Сахар

Посвящается детям войны

Мама, мама, куда мы идем? – дергая за рукав, допытывался семилетний мальчик. Его лица почти не было видно: угрюмая чужая ушанка сваливалась ему на переносицу. Своими замерзшими грязными ручонками мальчик то и дело отталкивал шапку назад, и только тогда можно было заглянуть в его уставшие, потемневшие глаза.

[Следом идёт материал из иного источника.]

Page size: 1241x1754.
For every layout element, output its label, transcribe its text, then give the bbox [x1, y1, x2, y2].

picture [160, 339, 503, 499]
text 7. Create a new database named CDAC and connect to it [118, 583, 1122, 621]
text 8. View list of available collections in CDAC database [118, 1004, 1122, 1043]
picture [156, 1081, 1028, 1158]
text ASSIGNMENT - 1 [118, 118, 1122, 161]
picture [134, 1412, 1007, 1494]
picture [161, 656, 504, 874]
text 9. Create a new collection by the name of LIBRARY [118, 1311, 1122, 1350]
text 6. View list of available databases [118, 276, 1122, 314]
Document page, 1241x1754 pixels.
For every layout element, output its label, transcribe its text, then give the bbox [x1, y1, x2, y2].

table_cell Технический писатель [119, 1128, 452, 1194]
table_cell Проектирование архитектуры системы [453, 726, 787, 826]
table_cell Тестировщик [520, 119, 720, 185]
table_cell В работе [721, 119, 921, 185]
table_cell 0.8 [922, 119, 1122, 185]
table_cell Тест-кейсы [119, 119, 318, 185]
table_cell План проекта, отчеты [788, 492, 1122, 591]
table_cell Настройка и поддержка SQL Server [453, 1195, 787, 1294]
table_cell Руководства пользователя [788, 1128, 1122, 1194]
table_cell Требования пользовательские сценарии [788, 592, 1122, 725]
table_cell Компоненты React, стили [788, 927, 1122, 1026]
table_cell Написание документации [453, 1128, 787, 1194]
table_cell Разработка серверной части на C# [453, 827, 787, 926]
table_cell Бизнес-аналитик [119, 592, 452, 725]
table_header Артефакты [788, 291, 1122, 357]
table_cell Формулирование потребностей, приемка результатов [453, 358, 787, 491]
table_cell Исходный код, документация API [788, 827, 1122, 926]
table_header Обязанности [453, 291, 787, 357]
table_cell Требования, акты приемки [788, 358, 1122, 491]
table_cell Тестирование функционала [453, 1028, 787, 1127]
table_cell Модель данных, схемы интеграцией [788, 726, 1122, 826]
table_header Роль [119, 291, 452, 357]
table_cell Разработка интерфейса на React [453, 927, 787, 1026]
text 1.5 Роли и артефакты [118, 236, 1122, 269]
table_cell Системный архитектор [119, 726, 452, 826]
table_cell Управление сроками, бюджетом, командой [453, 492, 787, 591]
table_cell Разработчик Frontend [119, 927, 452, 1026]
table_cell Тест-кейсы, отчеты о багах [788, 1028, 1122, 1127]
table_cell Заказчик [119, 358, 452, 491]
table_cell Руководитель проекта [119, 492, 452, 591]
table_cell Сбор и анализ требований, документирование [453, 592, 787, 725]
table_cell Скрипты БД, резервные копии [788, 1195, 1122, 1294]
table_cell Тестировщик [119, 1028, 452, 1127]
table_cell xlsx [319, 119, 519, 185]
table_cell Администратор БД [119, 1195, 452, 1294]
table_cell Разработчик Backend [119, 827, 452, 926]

Был ноябрь 43-го. Мир вдруг стал чужим, злым, неуютным. Лес угрюмо скалился елями. Ветер тоскливо причитал, изматывая натянутые до предела нервы природы. Худое пальто мальчика не справлялось с холодом и колючим снегом: он ежился, прижимался к матери, которая тщетно пыталась спасти его от беснующейся природы. Идти было тяжело: усталость, холод, голодные желудки и бесконечно далекий неизвестный путь. Мать и сын бежали из родной деревни, которая за несколько часов прямо у них на глазах превратилась в пепел. Они шли куда глаза глядят, без мыслей, без чувств, с одной простейшей потребностью в сердце – жить. Шли молча. Мальчик постоянно отставал, он очень измучился, и его маленькие ножки, обутые в огромные избитые ботинки, делали шаги все мельче и реже. Мать остановилась, посмотрела на своего несчастного ребенка и, наконец, разрезала молчание:
– Замерз? – хриплым, стеклянным голосом спросила она, изо всех сил прижимая сына к себе. Мальчик молча кивнул и спрятал лицо в мамин подол.
– Ах, Алеша…Что же так?.. – женщина не договорила, а только еще сильнее обняла ребенка. Мальчик не видел, как из ее потухших глаз покатились холодные слезы.
– Нам еще чуть-чуть, сынок… потерпи, – она проглотила боль и продолжила, собирая все силы для улыбки, – вот придем, и налью тебе большую-большую кружку чая…
Алеша пошевелился и, мысленно отхлебнув горячего напитка, немного повеселев, спросил:
– А сахар будет?
– Будет, – проговорила мать, потрепав мальчугана по щеке.
Ветер усиливался, свистел, забирался во все прорехи и как те, «чужие», не щадил ни женщин, ни детей. Казалось, он что-то бормотал на глухом, ругательном языке. Колючие Ц, Х, Ш неприятно врезались в уши. Нет… Женщина остановилась. Это был не ветер. Метров в десяти от путников, как будто по волшебству, выросли две квадратные фигуры. Они стояли как грозные монументы: большие, серые, с жесткими линиями лиц и расправленными плечами. Казалось, их испугался даже ветер, который вдруг притих и, поджав хвост, удалился в глубину леса. Остался только редкий сухой снег, который тоже не мог справиться с исполинами и, ударяясь об их твердые шинели, отлетал, падая в беспамятстве на землю.
Женщина дернула ребенка и прижала его к ногам. Алеша был почти с головою спрятан в ее юбке. Мать крепко сжимала его, не давая повернуть голову в сторону «тех двоих».
– Мама, мама, – шептал он, – кто это?
Женщина вместо ответа холодной сухой рукой еще сильнее сдавила голову сына.
– Мы уже пришли? Будем чай пить? – продолжал ребенок, – а сахар будет?
Мать посмотрела на ребенка и из последних сил выдавила последнюю в своей жизни улыбку:
– Будет… – произнесла она и … заглохла. Алеше показалось, что что-то хлопнуло, он поднял вверх свои глаза и уже хотел что-то спросить, как вдруг пролетел еще один хлопок. Он оборвал еще не начатую речь. Алеше вдруг стало тепло, в глаза обрушилось небо, и он навсегда перестал спрашивать.
…………………………………………………………………………………

Мелкий снежный сахар засыпал сонную землю. Белое ровное полотно закрывало все изъяны мира, и невозможно было представить, что под этим чистым одеялом, в вечной немоте, лежат два крепко прижатых друг к другу тела.